Economists at ING think some dollar softness after the FOMC can help EUR/USD climb back to the 1.1415/20 area this week.
"A slightly softer dollar environment around the Fed could see EUR/USD trade up to the 1.1415/20 area, though we do not expect gains to last," they said.
The greenback will come under pressure if US central bank governor Jerome Powell says that FOMC members only discussed the current situation and conditions for a rate hike in March, and that the trajectory of rates and the start of balance sheet cuts will be considered at the next meeting based on new forecasts.
However, if the Fed chairman shares plans that reflect a rate hike once a quarter and the start of a balance sheet reduction in the summer, the stock market could resume its decline, dragging down risky currencies and strengthening the dollar.
Monetary markets expect the first Fed rate hike in March and three more quarter-point hikes before the end of the year.
According to National Australia Bank strategists, the evidence for the Fed to raise rates between the March and June meetings is strong and there is a risk that the market will still have to revise prices.
Analysts at ABN Amro expect EUR/USD to fall further. They forecast a drop in the pair to 1.0500 and to 1.0000 by the end of 2022 and 2023.
Analysts expect the Fed to start raising rates in March 2022 with a total of 4 rate hikes in 2022. In their view, the European central bank faces more macroeconomic factors than its US counterpart. The ECB has made it clear that there will not be a rate hike in 2022. It has also hinted that it can hold the rate unchanged for much longer. Therefore, analysts believe that EUR/USD will drop to 1.0500 and to 1.0000 by the end of 2022 and 2023.
Economists at Deutsche Bank are making an adjustment to their EUR/USD forecasts. They expect the world's most popular currency pair to decline to 1.10 in the first half of the year before bouncing back higher to end the year at 1.15.

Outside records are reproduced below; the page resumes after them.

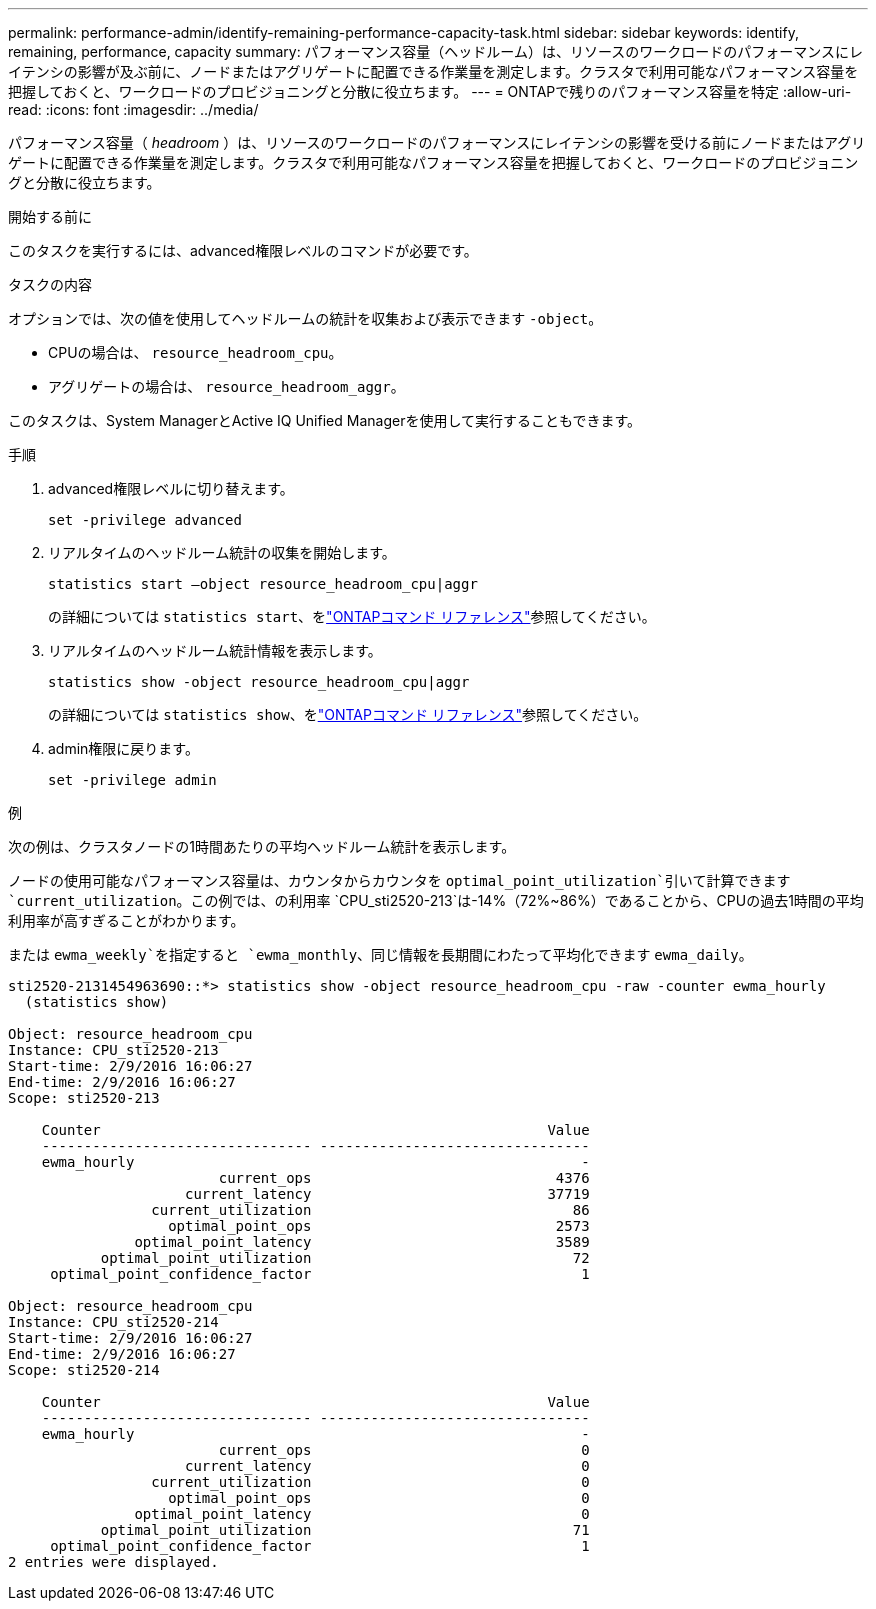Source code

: ---
permalink: performance-admin/identify-remaining-performance-capacity-task.html 
sidebar: sidebar 
keywords: identify, remaining, performance, capacity 
summary: パフォーマンス容量（ヘッドルーム）は、リソースのワークロードのパフォーマンスにレイテンシの影響が及ぶ前に、ノードまたはアグリゲートに配置できる作業量を測定します。クラスタで利用可能なパフォーマンス容量を把握しておくと、ワークロードのプロビジョニングと分散に役立ちます。 
---
= ONTAPで残りのパフォーマンス容量を特定
:allow-uri-read: 
:icons: font
:imagesdir: ../media/


[role="lead"]
パフォーマンス容量（ _headroom_ ）は、リソースのワークロードのパフォーマンスにレイテンシの影響を受ける前にノードまたはアグリゲートに配置できる作業量を測定します。クラスタで利用可能なパフォーマンス容量を把握しておくと、ワークロードのプロビジョニングと分散に役立ちます。

.開始する前に
このタスクを実行するには、advanced権限レベルのコマンドが必要です。

.タスクの内容
オプションでは、次の値を使用してヘッドルームの統計を収集および表示できます `-object`。

* CPUの場合は、 `resource_headroom_cpu`。
* アグリゲートの場合は、 `resource_headroom_aggr`。


このタスクは、System ManagerとActive IQ Unified Managerを使用して実行することもできます。

.手順
. advanced権限レベルに切り替えます。
+
`set -privilege advanced`

. リアルタイムのヘッドルーム統計の収集を開始します。
+
`statistics start –object resource_headroom_cpu|aggr`

+
の詳細については `statistics start`、をlink:https://docs.netapp.com/us-en/ontap-cli/statistics-start.html["ONTAPコマンド リファレンス"^]参照してください。

. リアルタイムのヘッドルーム統計情報を表示します。
+
`statistics show -object resource_headroom_cpu|aggr`

+
の詳細については `statistics show`、をlink:https://docs.netapp.com/us-en/ontap-cli/statistics-show.html["ONTAPコマンド リファレンス"^]参照してください。

. admin権限に戻ります。
+
`set -privilege admin`



.例
次の例は、クラスタノードの1時間あたりの平均ヘッドルーム統計を表示します。

ノードの使用可能なパフォーマンス容量は、カウンタからカウンタを `optimal_point_utilization`引いて計算できます `current_utilization`。この例では、の利用率 `CPU_sti2520-213`は-14%（72%~86%）であることから、CPUの過去1時間の平均利用率が高すぎることがわかります。

または `ewma_weekly`を指定すると `ewma_monthly`、同じ情報を長期間にわたって平均化できます `ewma_daily`。

[listing]
----
sti2520-2131454963690::*> statistics show -object resource_headroom_cpu -raw -counter ewma_hourly
  (statistics show)

Object: resource_headroom_cpu
Instance: CPU_sti2520-213
Start-time: 2/9/2016 16:06:27
End-time: 2/9/2016 16:06:27
Scope: sti2520-213

    Counter                                                     Value
    -------------------------------- --------------------------------
    ewma_hourly                                                     -
                         current_ops                             4376
                     current_latency                            37719
                 current_utilization                               86
                   optimal_point_ops                             2573
               optimal_point_latency                             3589
           optimal_point_utilization                               72
     optimal_point_confidence_factor                                1

Object: resource_headroom_cpu
Instance: CPU_sti2520-214
Start-time: 2/9/2016 16:06:27
End-time: 2/9/2016 16:06:27
Scope: sti2520-214

    Counter                                                     Value
    -------------------------------- --------------------------------
    ewma_hourly                                                     -
                         current_ops                                0
                     current_latency                                0
                 current_utilization                                0
                   optimal_point_ops                                0
               optimal_point_latency                                0
           optimal_point_utilization                               71
     optimal_point_confidence_factor                                1
2 entries were displayed.
----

"We remain bullish on the dollar and see EUR/USD declining to 1.10 in the first half of the year given any shift in ECB messaging is likely to be backloaded. We forecast EUR/USD finishing the year at 1.15 in 2022 (from 1.08 previously), and 1.20, 1.25, 1.30 by end-23, 24 and 25 respectively," they said.

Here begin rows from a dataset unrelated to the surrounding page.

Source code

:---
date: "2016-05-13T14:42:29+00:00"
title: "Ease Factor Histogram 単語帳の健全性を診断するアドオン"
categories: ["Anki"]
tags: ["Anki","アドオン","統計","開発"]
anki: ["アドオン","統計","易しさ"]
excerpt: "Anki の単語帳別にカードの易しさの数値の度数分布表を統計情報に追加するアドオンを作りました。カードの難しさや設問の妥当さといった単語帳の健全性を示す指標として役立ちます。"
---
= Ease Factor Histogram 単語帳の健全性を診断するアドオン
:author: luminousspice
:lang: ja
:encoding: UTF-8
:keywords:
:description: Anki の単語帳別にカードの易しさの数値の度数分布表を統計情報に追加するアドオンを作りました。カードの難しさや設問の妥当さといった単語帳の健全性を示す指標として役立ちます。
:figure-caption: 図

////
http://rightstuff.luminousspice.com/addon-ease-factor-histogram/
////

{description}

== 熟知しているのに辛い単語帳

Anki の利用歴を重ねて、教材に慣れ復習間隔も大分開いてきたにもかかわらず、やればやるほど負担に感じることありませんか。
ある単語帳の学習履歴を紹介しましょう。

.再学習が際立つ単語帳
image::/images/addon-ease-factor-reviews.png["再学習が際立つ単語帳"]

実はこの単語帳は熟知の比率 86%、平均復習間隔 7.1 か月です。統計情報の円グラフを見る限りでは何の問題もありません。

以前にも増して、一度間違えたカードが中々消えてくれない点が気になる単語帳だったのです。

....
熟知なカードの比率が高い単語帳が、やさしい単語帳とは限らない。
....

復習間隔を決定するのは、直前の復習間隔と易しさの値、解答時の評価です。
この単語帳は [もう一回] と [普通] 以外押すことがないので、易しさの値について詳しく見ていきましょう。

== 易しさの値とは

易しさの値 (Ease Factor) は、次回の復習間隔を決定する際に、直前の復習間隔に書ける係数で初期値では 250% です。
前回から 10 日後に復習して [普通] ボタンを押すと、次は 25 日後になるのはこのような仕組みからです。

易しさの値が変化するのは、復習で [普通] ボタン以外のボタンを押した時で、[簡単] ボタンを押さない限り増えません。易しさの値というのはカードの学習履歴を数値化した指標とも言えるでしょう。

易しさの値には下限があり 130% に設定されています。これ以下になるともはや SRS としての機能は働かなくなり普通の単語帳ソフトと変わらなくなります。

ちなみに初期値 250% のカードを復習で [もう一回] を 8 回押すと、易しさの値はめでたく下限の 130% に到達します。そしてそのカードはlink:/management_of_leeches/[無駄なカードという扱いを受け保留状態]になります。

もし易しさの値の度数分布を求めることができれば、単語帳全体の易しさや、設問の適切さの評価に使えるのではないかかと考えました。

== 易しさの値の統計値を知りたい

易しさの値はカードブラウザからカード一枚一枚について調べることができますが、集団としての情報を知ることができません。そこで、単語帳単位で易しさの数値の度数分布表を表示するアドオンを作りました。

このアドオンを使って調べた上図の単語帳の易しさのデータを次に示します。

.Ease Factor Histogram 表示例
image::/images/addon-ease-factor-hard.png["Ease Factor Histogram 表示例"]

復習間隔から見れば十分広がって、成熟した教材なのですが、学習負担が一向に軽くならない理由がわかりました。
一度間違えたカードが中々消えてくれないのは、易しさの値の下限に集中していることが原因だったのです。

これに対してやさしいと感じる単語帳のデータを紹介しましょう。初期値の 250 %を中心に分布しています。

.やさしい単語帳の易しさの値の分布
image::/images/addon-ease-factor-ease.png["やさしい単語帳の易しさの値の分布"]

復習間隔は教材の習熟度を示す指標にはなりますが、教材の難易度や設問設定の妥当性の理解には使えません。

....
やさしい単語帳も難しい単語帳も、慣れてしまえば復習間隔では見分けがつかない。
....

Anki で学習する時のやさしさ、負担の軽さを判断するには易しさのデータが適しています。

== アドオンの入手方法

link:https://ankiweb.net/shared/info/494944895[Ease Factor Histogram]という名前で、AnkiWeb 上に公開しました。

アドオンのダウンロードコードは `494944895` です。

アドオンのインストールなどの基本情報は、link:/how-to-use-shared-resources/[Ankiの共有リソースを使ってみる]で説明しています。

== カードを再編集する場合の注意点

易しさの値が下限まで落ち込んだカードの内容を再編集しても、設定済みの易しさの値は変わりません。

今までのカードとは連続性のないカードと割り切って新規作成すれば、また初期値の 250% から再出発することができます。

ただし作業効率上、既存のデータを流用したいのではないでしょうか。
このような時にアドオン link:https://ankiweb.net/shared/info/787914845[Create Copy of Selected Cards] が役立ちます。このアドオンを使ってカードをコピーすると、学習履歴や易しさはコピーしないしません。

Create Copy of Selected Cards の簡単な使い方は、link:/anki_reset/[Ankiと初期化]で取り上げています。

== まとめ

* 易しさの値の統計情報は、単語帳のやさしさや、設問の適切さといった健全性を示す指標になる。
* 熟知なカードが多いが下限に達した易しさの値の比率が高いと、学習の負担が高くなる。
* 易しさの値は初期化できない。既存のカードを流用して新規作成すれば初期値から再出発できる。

Deutsche Bank believes that the ECB will hike interest rates for the first time in December 2022. This tightening could be in the range of 25 basis points.
Previously, bank experts had forecast the first ECB rate hike only in December 2023 and only by 10 basis points.

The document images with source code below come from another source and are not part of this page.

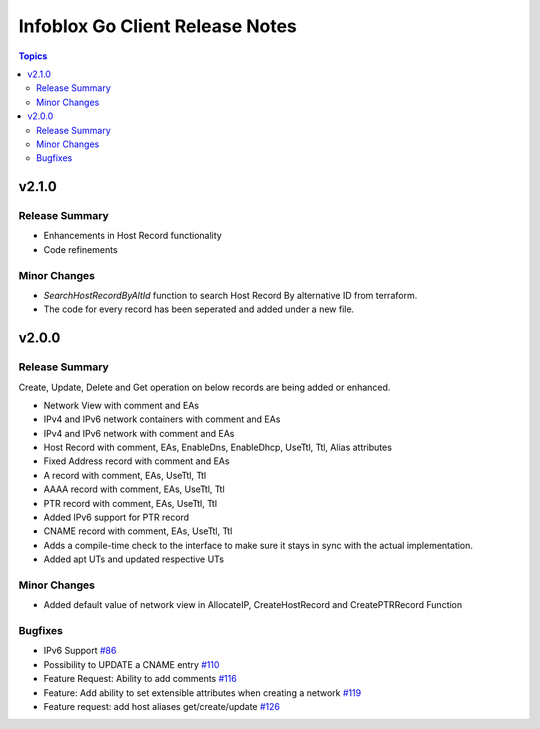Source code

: ===================================
Infoblox Go Client Release Notes
===================================

.. contents:: Topics

v2.1.0
======
Release Summary
---------------
- Enhancements in Host Record functionality
- Code refinements

Minor Changes
-------------
- `SearchHostRecordByAltId` function to search Host Record By alternative ID from terraform.
- The code for every record has been seperated and added under a new file.


v2.0.0
======
Release Summary
---------------
Create, Update, Delete and Get operation on below records are being added or enhanced.

- Network View with comment and EAs
- IPv4 and IPv6 network containers with comment and EAs
- IPv4 and IPv6 network with comment and EAs
- Host Record with comment, EAs, EnableDns, EnableDhcp, UseTtl, Ttl, Alias attributes
- Fixed Address record with comment and EAs
- A record with comment, EAs, UseTtl, Ttl
- AAAA record with comment, EAs, UseTtl, Ttl
- PTR record with comment, EAs, UseTtl, Ttl
- Added IPv6 support for PTR record
- CNAME record with comment, EAs, UseTtl, Ttl
- Adds a compile-time check to the interface to make sure it stays in sync with the actual implementation.
- Added apt UTs and updated respective UTs

Minor Changes
-------------
- Added default value of network view in AllocateIP, CreateHostRecord and CreatePTRRecord Function

Bugfixes
-------------
- IPv6 Support `#86 <https://github.com/infobloxopen/infoblox-go-client/issues/86>`_
- Possibility to UPDATE a CNAME entry `#110 <https://github.com/infobloxopen/infoblox-go-client/issues/110>`_
- Feature Request: Ability to add comments `#116 <https://github.com/infobloxopen/infoblox-go-client/issues/116>`_
- Feature: Add ability to set extensible attributes when creating a network `#119 <https://github.com/infobloxopen/infoblox-go-client/issues/119>`_
- Feature request: add host aliases get/create/update `#126 <https://github.com/infobloxopen/infoblox-go-client/issues/126>`_
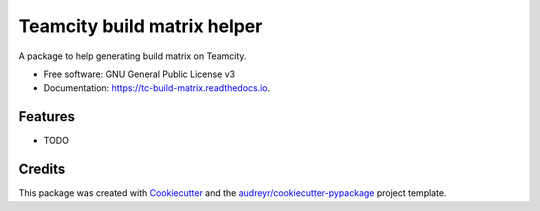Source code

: ============================
Teamcity build matrix helper
============================


.. image:: https://img.shields.io/pypi/v/tc_build_matrix.svg
        :target: https://pypi.python.org/pypi/tc_build_matrix

.. image:: https://img.shields.io/travis/jeandet/tc_build_matrix.svg
        :target: https://travis-ci.com/jeandet/tc_build_matrix

.. image:: https://readthedocs.org/projects/tc-build-matrix/badge/?version=latest
        :target: https://tc-build-matrix.readthedocs.io/en/latest/?badge=latest
        :alt: Documentation Status




A package to help generating build matrix on Teamcity.


* Free software: GNU General Public License v3
* Documentation: https://tc-build-matrix.readthedocs.io.


Features
--------

* TODO

Credits
-------

This package was created with Cookiecutter_ and the `audreyr/cookiecutter-pypackage`_ project template.

.. _Cookiecutter: https://github.com/audreyr/cookiecutter
.. _`audreyr/cookiecutter-pypackage`: https://github.com/audreyr/cookiecutter-pypackage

Deutsche Bank attributed this change in estimate to persistently high inflation in the eurozone, which is above the ECB's current forecasts.
After the regulator's December rate hike, Deutsche Bank expects further hikes of 25 basis points on a quarterly basis until September 2023.
Experts said the red flags for this outlook were slower-than-expected wage growth, tighter financial conditions in the eurozone, and heightened geopolitical tensions.
On Tuesday, after a failed attempt to extend yesterday's recovery, the major currency pair reversed and dropped to 2022 lows in the 1.1270-1.1265 range.
Data published today showed that the Ifo Business Climate indicator for Germany rose to 95.7 in January 2022, recovering from 94.8 touched in December. However, the Current Economic Assessment dropped to 96.1 points in the reported month as compared to last month's 96.9. This did not allow the single currency to benefit from the Ifo survey.
EUR/USD is currently testing support around 1.1270 and risks further losses if this level turns into resistance.
The next targets for the bears on the way to 1.1200 could be 1.1250 and 1.1230.
On the other hand, resistance is located at 1.1300, 1.1330 and 1.1350.